Thursday, February 6, 2014

Disciplining with an increase in love

Parenting can be so tricky.

You're supposed to love them and you're supposed to correct them.  It is a tricky balance.

Sometimes parenting happens this way: the parent, not wanting to say anything corrective (that's confrontational, right?) withdraws their love, hoping that the child will just "know" what is wrong and fix it, at which point the love is to be restored.

Unfortunately, the child often seems to be confused by this...they can feel that their parent is frustrated (withdrawn love is painfully obvious), but most likely they are uncertain exactly what it was that they did wrong that caused the withdrawal of that love.  Heaven knows we all know all sorts of things we do wrong--including the child--, but going through the head of that child is probably "which thing did I do wrong?" and, perhaps more tragic, "I guess when I do something wrong, then my parent will not love or approve of me."

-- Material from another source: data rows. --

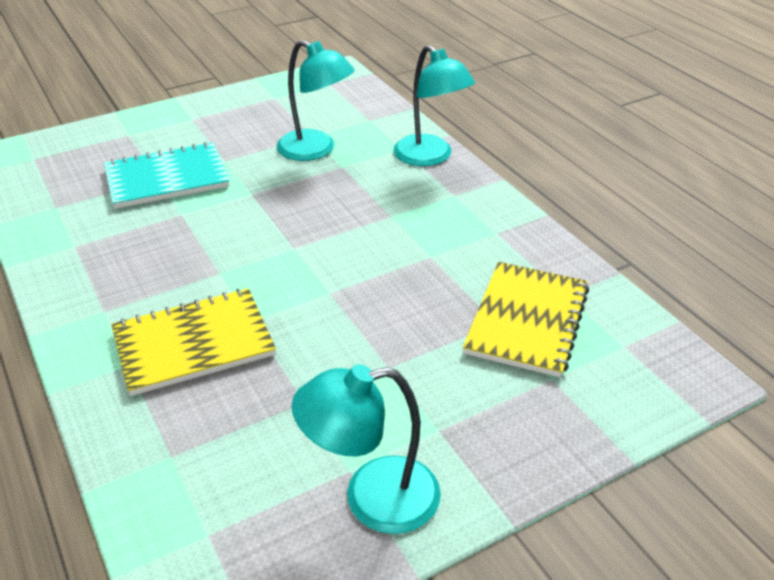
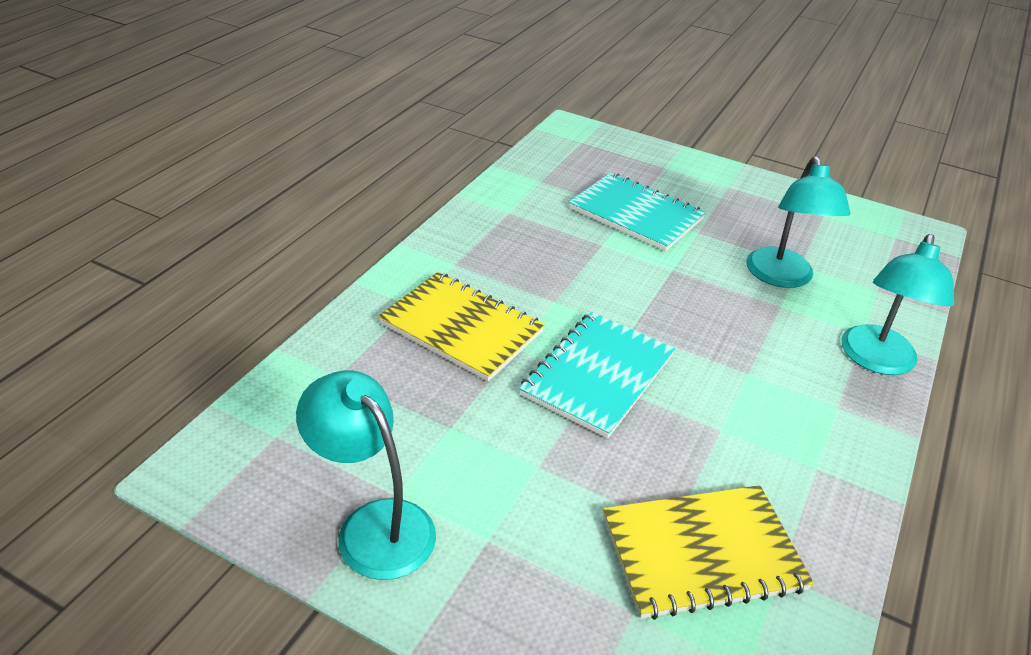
camera: 55 degrees right, 0 degrees up
none -> turquoise notebook [519,312,675,439]

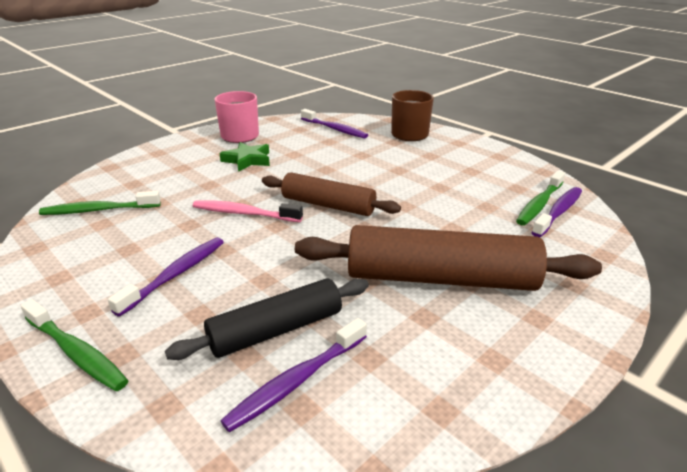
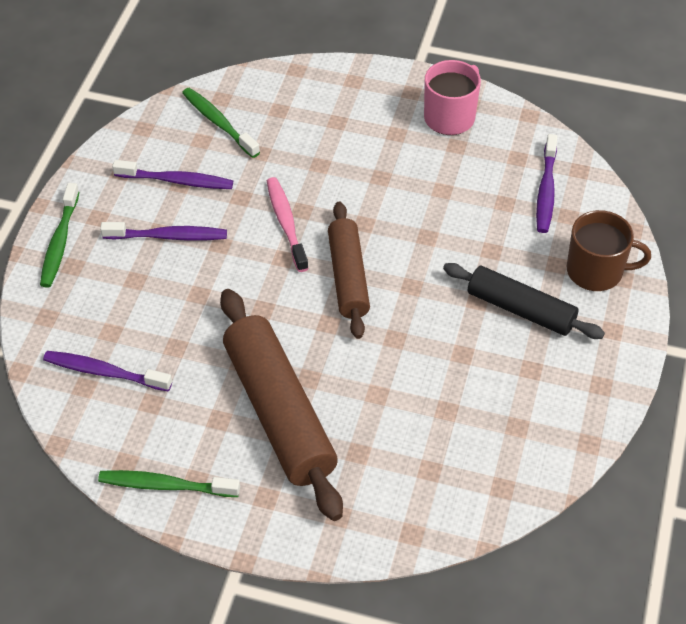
camera: 60 degrees right, 20 degrees up
black rolling pin [165,278,369,360] -> black rolling pin moved to [443,263,605,339]
green star [219,142,270,172] -> none
green toothbrush [516,170,565,226] -> green toothbrush moved to [98,470,240,497]
purple toothbrush [531,187,582,237] -> purple toothbrush moved to [112,160,233,189]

Does God parent this way? Hmmmm....I wonder. Sure, He withdraws His spirit when we turn away from Him; but when we are sorry--even before we have fixed it--He seems to clearly outline in our conscience what was wrong, what we need to do to fix it, and that He is there for us and with us.  It is Satan that makes us feel like we are worthless and unworthy of love after making mistakes.  It is Christ who touched the leper, Christ who raised up the woman taken in adultery, Christ who said, "Neither do I condemn thee...Go and sin no more."

I used to parent with a lot more of this non-verbal condemnation than I do now.  It is hard to say, lovingly, "You didn't finish your work so you are grounded until you do," knowing that the child might blow up in your face or lash out in anger.  Sometimes it just feels easier to grumble and clean up after them and then treat them coldly..."until they learn," right?  I think we all fall victim to this at times...stepping back emotionally and shutting a child out.  But then the child struggles with self-love and approval and motivation to fix whatever may be wrong.  Maybe, they fear, their best imperfect self will never be enough?

Now, maybe there are times to withdraw ourselves emotionally in extreme cases...abusive or excessively violent situations.  I am sure that I don't claim to know what is best for everyone :).  More recently,  I have tried to lovingly administer specific consequences for specific behavioral problem situations, not doing the emotional or physical shunning I used to do to "reinforce" the incorrectness of their behavior.  I have found that it is at times of mistake or sinning that they need clear boundaries and consequences,...and support.

But I am still exploring (poor kids!), trying to figure out God-like parenting.  I would love to have anyone's ideas or input or personal experiences in this!